Efficacy and safety of ombitasvir/paritaprevir/ritonavir in dialysis patients with genotype 1b chronic hepatitis C

2017 
Aim From a pharmacokinetic viewpoint, ombitasvir/paritaprevir/ritonavir, one of the standards of care for genotype 1b chronic hepatitis C in Japan, could be possible in patients with impaired renal function. The aim of this study was to assess the efficacy and safety that have not yet been addressed in patients undergoing dialysis. Methods A retrospective, multicenter study evaluated the outcome of 12-week ombitasvir (NS5A inhibitor)/paritaprevir (NS3/4A protease inhibitor)/ritonavir combination therapy for dialysis patients. The primary endpoint was sustained virologic response 12 weeks after therapy (SVR12). Results The subjects were 31 patients aged 63 years (range, 49–85 years) including 10 cirrhotic patients. All of the 31 patients had an estimated glomerular filtration rate level <15 mL/min/1.73 m2, defined as end-stage renal disease (ESRD). Preexisting resistance-associated substitutions at position L31 and Y93 of the NS5A region were detected in 0% and 3.6% (1/28), respectively.
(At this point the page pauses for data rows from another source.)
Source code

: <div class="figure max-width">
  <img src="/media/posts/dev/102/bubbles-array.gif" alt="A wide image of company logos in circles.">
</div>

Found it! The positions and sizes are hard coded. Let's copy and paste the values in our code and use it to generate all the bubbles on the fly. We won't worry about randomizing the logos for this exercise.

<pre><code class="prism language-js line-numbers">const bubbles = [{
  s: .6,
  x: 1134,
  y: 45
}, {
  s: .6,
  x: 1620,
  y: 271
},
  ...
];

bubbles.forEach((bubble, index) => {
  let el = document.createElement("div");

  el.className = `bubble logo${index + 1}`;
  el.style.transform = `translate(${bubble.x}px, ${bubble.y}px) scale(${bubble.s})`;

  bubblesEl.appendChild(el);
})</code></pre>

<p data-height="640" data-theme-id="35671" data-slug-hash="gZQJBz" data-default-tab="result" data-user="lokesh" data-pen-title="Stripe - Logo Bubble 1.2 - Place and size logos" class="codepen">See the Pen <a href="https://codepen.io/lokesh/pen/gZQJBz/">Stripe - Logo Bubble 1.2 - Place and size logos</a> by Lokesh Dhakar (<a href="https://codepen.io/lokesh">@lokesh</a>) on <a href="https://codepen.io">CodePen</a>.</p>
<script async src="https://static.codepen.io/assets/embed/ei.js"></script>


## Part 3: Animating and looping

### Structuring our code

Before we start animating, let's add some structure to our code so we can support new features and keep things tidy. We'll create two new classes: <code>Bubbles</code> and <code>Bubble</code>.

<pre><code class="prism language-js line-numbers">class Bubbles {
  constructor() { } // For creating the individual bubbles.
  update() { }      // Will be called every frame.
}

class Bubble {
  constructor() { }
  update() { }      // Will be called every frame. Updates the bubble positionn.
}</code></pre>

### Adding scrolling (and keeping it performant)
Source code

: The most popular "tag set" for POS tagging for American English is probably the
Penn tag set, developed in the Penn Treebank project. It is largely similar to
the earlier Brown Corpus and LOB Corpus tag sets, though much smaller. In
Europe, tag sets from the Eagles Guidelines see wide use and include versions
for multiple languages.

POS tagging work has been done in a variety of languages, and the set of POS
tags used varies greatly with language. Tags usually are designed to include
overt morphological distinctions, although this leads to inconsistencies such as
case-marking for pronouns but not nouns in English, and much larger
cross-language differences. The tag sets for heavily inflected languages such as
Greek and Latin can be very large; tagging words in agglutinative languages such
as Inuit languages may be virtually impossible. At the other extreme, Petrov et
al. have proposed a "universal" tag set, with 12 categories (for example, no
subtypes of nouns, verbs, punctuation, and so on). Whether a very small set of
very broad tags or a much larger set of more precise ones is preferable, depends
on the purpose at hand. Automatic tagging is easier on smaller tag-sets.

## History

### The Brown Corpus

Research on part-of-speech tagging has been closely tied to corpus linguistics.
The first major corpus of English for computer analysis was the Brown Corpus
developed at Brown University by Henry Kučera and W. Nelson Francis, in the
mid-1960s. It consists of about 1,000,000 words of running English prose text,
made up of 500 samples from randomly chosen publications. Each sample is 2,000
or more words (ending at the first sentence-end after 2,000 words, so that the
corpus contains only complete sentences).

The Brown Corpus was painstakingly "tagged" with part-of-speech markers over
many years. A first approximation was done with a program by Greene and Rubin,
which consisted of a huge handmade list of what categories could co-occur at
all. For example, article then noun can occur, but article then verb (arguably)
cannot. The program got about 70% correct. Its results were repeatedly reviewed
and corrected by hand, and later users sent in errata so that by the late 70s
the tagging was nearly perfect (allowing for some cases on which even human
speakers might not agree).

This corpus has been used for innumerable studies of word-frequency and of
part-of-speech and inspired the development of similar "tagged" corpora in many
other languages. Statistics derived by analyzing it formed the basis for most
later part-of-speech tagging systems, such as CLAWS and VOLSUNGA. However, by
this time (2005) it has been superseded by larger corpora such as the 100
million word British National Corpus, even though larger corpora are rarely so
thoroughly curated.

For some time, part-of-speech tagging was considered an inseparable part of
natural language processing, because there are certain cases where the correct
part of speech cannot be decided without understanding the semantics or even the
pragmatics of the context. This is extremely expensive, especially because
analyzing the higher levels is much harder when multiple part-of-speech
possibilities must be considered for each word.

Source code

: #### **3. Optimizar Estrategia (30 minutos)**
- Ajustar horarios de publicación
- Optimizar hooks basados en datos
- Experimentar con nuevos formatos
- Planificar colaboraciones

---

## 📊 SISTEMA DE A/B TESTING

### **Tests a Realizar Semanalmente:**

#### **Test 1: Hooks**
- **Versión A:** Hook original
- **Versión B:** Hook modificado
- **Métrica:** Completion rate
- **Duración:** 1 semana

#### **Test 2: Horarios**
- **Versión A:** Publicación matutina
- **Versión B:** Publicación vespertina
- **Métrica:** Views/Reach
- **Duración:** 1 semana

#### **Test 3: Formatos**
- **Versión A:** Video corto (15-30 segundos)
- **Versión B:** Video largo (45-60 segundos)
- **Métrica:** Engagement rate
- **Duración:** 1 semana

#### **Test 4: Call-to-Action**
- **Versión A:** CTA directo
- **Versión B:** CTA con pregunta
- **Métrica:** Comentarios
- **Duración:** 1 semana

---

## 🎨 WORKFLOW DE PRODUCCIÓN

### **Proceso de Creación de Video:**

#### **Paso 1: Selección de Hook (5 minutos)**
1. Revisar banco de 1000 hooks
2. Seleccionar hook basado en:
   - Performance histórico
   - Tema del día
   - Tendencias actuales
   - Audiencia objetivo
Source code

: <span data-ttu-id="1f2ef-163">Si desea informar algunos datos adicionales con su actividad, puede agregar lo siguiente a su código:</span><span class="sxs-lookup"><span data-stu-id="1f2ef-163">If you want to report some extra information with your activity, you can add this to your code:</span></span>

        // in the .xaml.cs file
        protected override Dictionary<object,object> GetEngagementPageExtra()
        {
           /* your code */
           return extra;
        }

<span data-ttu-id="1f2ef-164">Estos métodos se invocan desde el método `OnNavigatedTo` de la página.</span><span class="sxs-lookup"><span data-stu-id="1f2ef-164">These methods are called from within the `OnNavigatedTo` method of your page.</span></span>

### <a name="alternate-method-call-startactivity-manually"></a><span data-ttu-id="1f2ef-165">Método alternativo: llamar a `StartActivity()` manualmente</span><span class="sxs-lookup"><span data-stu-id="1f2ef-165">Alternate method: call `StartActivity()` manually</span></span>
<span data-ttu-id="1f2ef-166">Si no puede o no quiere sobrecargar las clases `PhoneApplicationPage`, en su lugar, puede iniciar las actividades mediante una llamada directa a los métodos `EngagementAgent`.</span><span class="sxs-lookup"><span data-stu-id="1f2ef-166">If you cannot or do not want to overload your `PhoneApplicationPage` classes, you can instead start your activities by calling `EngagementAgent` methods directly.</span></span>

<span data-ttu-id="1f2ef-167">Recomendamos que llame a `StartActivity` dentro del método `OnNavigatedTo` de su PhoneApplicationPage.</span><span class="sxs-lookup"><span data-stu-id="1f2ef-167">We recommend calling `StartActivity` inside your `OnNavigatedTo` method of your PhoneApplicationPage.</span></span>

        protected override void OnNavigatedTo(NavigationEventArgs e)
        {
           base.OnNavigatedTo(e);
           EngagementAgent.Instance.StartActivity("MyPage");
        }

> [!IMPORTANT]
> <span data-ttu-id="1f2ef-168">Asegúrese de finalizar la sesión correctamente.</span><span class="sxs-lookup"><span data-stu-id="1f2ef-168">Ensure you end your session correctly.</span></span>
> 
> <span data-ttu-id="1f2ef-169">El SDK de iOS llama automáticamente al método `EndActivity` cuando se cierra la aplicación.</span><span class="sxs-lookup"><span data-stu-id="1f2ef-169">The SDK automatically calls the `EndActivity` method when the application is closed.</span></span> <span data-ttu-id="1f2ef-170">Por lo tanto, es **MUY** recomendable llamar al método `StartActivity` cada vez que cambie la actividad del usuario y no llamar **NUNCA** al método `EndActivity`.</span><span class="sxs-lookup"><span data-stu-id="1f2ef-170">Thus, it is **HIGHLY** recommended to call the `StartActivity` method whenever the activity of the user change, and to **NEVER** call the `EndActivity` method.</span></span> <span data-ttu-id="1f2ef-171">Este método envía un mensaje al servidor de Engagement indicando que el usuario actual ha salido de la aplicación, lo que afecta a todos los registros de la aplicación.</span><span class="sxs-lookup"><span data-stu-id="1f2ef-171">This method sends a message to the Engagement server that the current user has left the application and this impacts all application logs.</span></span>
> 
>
The rates of rapid virologic response, end of treatment response, and SVR12 were 93.5% (29/31), 100% (31/31), and 96.8% (30/31), respectively. The incidence of adverse events was 35.5% (11/31). Of the 11 patients, one discontinued the treatment due to erythema multiforme and thereafter relapsed. The most frequent adverse event was pruritus (6.5%; 2/31). Conclusions The present study suggests that ombitasvir/paritaprevir/ritonavir combination therapy is effective and safe for genotype 1b chronic hepatitis C patients undergoing dialysis due to ESRD.